In a later message, Woodhouse continued, “I think we’ve covered the technical part of this now, not that you like it — not that any of us *like* it.” He then explained the logic behind these “garbage” patches.
This is all about Spectre variant 2 [CVE-2017-5715], where the CPU can be tricked into mispredicting the target of an indirect branch. And I’m specifically looking at what we can do on *current* hardware, where we’re limited to the hacks they can manage to add in the microcode.
The new microcode from Intel and AMD adds three new features.
One new feature (IBPB) is a complete barrier for branch prediction. After frobbing this, no branch targets learned earlier are going to be used. It’s kind of expensive (order of magnitude ~4000 cycles).
The second (STIBP) protects a hyperthread sibling from following branch predictions which were learned on another sibling. You *might* want this when running unrelated processes in userspace, for example. Or different VM guests running on HT siblings.
The third feature (IBRS) is more complicated. It’s designed to be set when you enter a more privileged execution mode (i.e. the kernel). It prevents branch targets learned in a less-privileged execution mode, BEFORE IT WAS MOST RECENTLY SET, from taking effect. But it’s not just a ‘set-and-forget’ feature, it also has barrier-like semantics and needs to be set on *each* entry into the kernel (from userspace or a VM guest). It’s *also* expensive. And a vile hack, but for a while it was the only option we had.

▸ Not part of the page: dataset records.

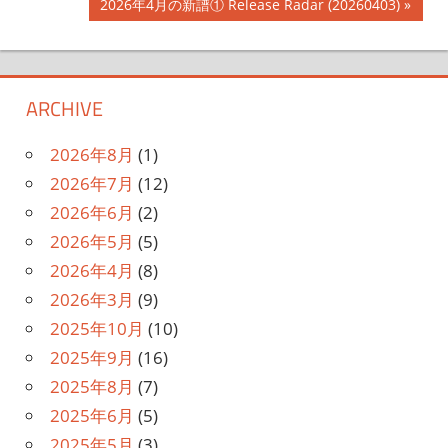
稿
次
2026年4月の新譜① Release Radar (20260403)
記
の
ナ
事:
記
事:
ビ
ARCHIVE
ゲ
2026年8月
(1)
ー
2026年7月
(12)
シ
2026年6月
(2)
ョ
2026年5月
(5)
2026年4月
(8)
ン
2026年3月
(9)
2025年10月
(10)
2025年9月
(16)
2025年8月
(7)
2025年6月
(5)
2025年5月
(3)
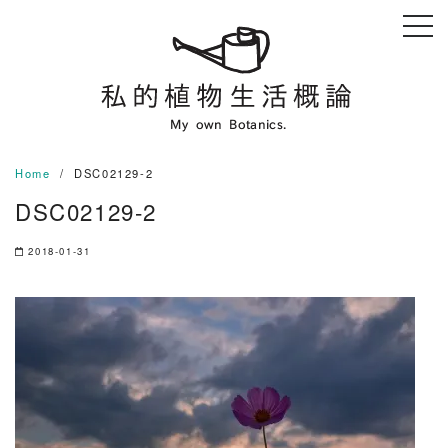
Skip
to
content
Home
DSC02129-2
DSC02129-2
2018-01-31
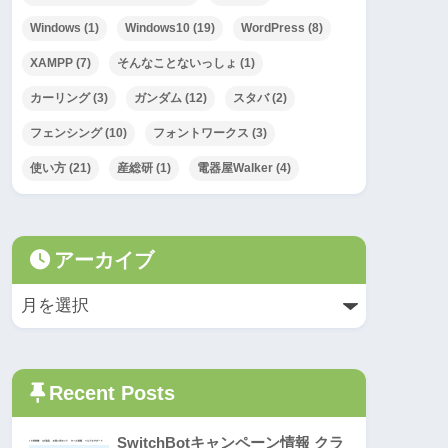
Windows
(1)
Windows10
(19)
WordPress
(8)
XAMPP
(7)
そんなことないっしょ
(1)
カーリング
(3)
ガンダム
(12)
スタバ
(2)
フェンシング
(10)
フォントワークス
(3)
使い方
(21)
産総研
(1)
電器屋Walker
(4)
アーカイブ
Recent Posts
SwitchBotキャンペーン情報 クラ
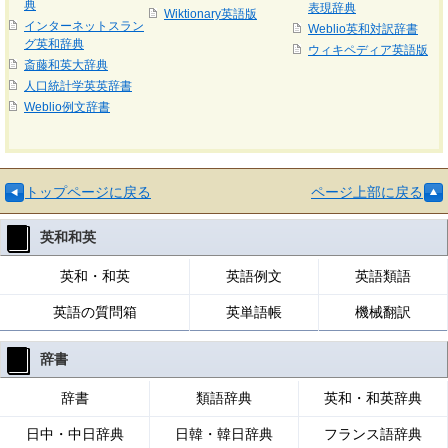
典
表現辞典
Wiktionary英語版
インターネットスラン
Weblio英和対訳辞書
グ英和辞典
ウィキペディア英語版
斎藤和英大辞典
人口統計学英英辞書
Weblio例文辞書
トップページに戻る
ページ上部に戻る
英和和英
英和・和英
英語例文
英語類語
英語の質問箱
英単語帳
機械翻訳
辞書
辞書
類語辞典
英和・和英辞典
日中・中日辞典
日韓・韓日辞典
フランス語辞典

Besides being really messy, the shortcoming with all these patches is they drastically slow down processes. Google’s Retpoline patch is a “massive performance win”, Woodhouse admits. Retpoline works by blocking all processors’ indirect branch predictions, which is where Spectre lives.
But, Woodhouse continued, “Not everyone has a retpoline compiler yet” and the Intel “Skylake, and that generation of CPU cores,” which would still be vulnerable. The “IBRS solution, ugly though it is, did address that”. As it is, using only Retpoline “opens a *little* bit of a security hole”.
The work continues on a way to avoid “garbage” patches, while still keeping Intel Skylake — Intel’s sixth generation processor family — safe. Ingo Molnar, a Red Hat Linux kernel developer, has suggested a method, which appears to keep Skylake safe from Spectre.
Something has to be done. These holes enable hackers to get around system protections on almost all PCs, servers, and smartphones. So far, knock on silicon, no one’s managed to exploit them. But it’s only a matter of time. In the meantime, the fixes to date all slow down systems.
As the Linux discussions and Intel microcode news show, we’re still a long, long way from a complete fix.
Finally, just because we know what’s going on with Linux, doesn’t mean that macOS and Windows aren’t facing the exact same problems. They are. We’re not just hearing about them.